Кузьма Терентьев бросился на Фимку, приподнял ее одной рукой за шиворот, а другой стал срывать с нее одежду. Обнажив ее совершенно, он снова бросил ее на пол, схватил самый толстый кнут и стал хлестать ее им по чем попало, с каким-то безумным остервенением. Страшные вопли огласили погребицу. Но в этих воплях слышен был лишь бессвязный крик, ни просьбы о пощаде, ни даже о жалости не было в них.

Кузьма продолжал свою страшную работу пока рука его не устала и жертва не замолкла. Тело Фимки представляло из себя кровавую массу; кой-где мясо болталось клочками.
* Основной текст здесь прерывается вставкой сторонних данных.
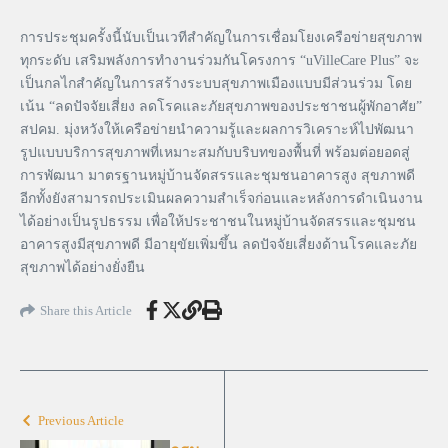
การประชุมครั้งนี้นับเป็นเวทีสำคัญในการเชื่อมโยงเครือข่ายสุขภาพ
ทุกระดับ เสริมพลังการทำงานร่วมกันโครงการ “uVilleCare Plus” จะ
เป็นกลไกสำคัญในการสร้างระบบสุขภาพเมืองแบบมีส่วนร่วม โดย
เน้น “ลดปัจจัยเสี่ยง ลดโรคและภัยสุขภาพของประชาชนผู้พักอาศัย”
สปคม. มุ่งหวังให้เครือข่ายนำความรู้และผลการวิเคราะห์ไปพัฒนา
รูปแบบบริการสุขภาพที่เหมาะสมกับบริบทของพื้นที่ พร้อมต่อยอดสู่
การพัฒนา มาตรฐานหมู่บ้านจัดสรรและชุมชนอาคารสูง สุขภาพดี
อีกทั้งยังสามารถประเมินผลความสำเร็จก่อนและหลังการดำเนินงาน
ได้อย่างเป็นรูปธรรม เพื่อให้ประชาชนในหมู่บ้านจัดสรรและชุมชน
อาคารสูงมีสุขภาพดี มีอายุขัยเพิ่มขึ้น ลดปัจจัยเสี่ยงด้านโรคและภัย
สุขภาพได้อย่างยั่งยืน
Share this Article
Previous Article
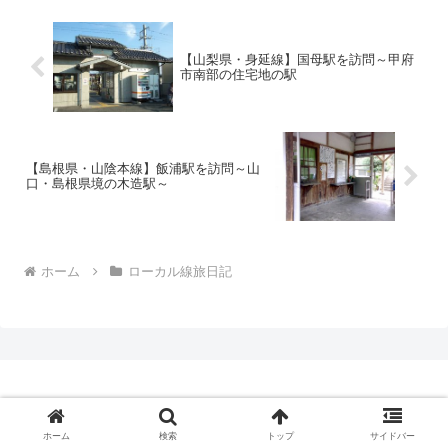
【山梨県・身延線】国母駅を訪問～甲府
市南部の住宅地の駅
【島根県・山陰本線】飯浦駅を訪問～山
口・島根県境の木造駅～
ホーム
ローカル線旅日記
ローカル線と駅訪問～鉄道雑記帳
ホーム
検索
トップ
サイドバー
© 2015 ローカル線と駅訪問～鉄道雑記帳.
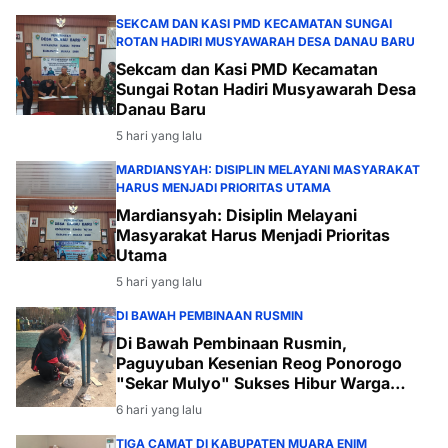
SEKCAM DAN KASI PMD KECAMATAN SUNGAI
ROTAN HADIRI MUSYAWARAH DESA DANAU BARU
Sekcam dan Kasi PMD Kecamatan
Sungai Rotan Hadiri Musyawarah Desa
Danau Baru
5 hari yang lalu
MARDIANSYAH: DISIPLIN MELAYANI MASYARAKAT
HARUS MENJADI PRIORITAS UTAMA
Mardiansyah: Disiplin Melayani
Masyarakat Harus Menjadi Prioritas
Utama
5 hari yang lalu
DI BAWAH PEMBINAAN RUSMIN
Di Bawah Pembinaan Rusmin,
Paguyuban Kesenian Reog Ponorogo
"Sekar Mulyo" Sukses Hibur Warga
Desa Payabakal
6 hari yang lalu
TIGA CAMAT DI KABUPATEN MUARA ENIM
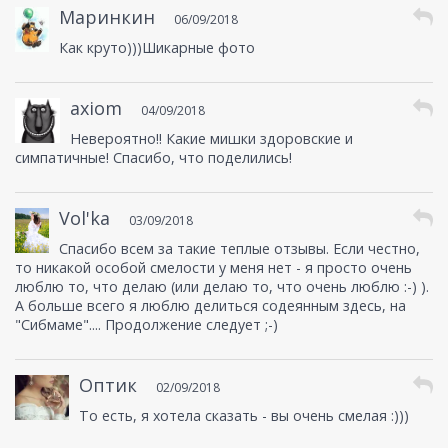
Маринкин
06/09/2018
Как круто)))Шикарные фото
axiom
04/09/2018
Невероятно!! Какие мишки здоровские и
симпатичные! Спасибо, что поделились!
Vol'ka
03/09/2018
Спасибо всем за такие теплые отзывы. Если честно,
то никакой особой смелости у меня нет - я просто очень
люблю то, что делаю (или делаю то, что очень люблю :-) ).
А больше всего я люблю делиться содеянным здесь, на
"Сибмаме".... Продолжение следует ;-)
Оптик
02/09/2018
То есть, я хотела сказать - вы очень смелая :)))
Кузьма бросил кнут возле жертвы, нагнулся над ней и стал прислушиваться. Фимка слабо дышала.

— Жива… На сегодня будет… Будет, моя лапушка.

Он вдруг повернул ее голову и приник устами к ее устам. В погребице раздался звук страстного поцелуя. Это любящий палач целовал свою безумно любимую жертву.

Кузьма, после этого неожиданного для него самого поцелуя, быстро отскочил от Фимки и также быстро поднялся по ступеням, отворил дверь и вышел из «волчьей погребице». Тщательно задвинув засов и заперев замок, он пошел в людскую избу. Зверская расправа с изменившей ему девушкой, видимо, успокоила его, он был отомщен, а впереди ему предстояла сладость дальнейшего мщения.

«Пусть отдохнет до завтра… В эту же пору спущусь, еще потешусь…» — рассуждал он сам с собой.

В людской он узнал о смерти барина. Он понял также, что дворовые не очень-то доверяют бегству Фимки от скончавшегося в беседке барина, и знают участь, постигшую «барскую барыню». Знают также они, что молодая девушка, которую, несмотря на близость ее к барыне и барину, все же любили в доме за кроткий нрав и даже порой небезопасное заступничество перед барыней за не особенно провинившихся, находится в погребице, в распоряжении его, Кузьмы. Дворовые молчали, но последний догадался об этом по выражению их лиц и далеко неприветливым взглядам, которые они бросали на него. От глаз некоторых из них, вероятно, не ускользнуло и то, как тащил Кузьма в погребицу бесчувственную Фимку, а от ушей те ужасные стоны, все же слышимые на дворе, раздававшиеся из погребицы во время кровавой расправы его со своей бывшей возлюбленной.

Обо всем этом сметливый парень догадался при первом же взгляде на собравшихся в людской дворовых, и стал с напускной развязанностью и деланным хладнокровием разговаривать с окружающими и даже вместе с ними соболезновать о смерти «бедного барина». Беседа, впрочем, не особенно клеилась, и Кузьма Терентьев, чувствуя, что более не выдержит принятой на себя роли, вовремя удалился в свой угол.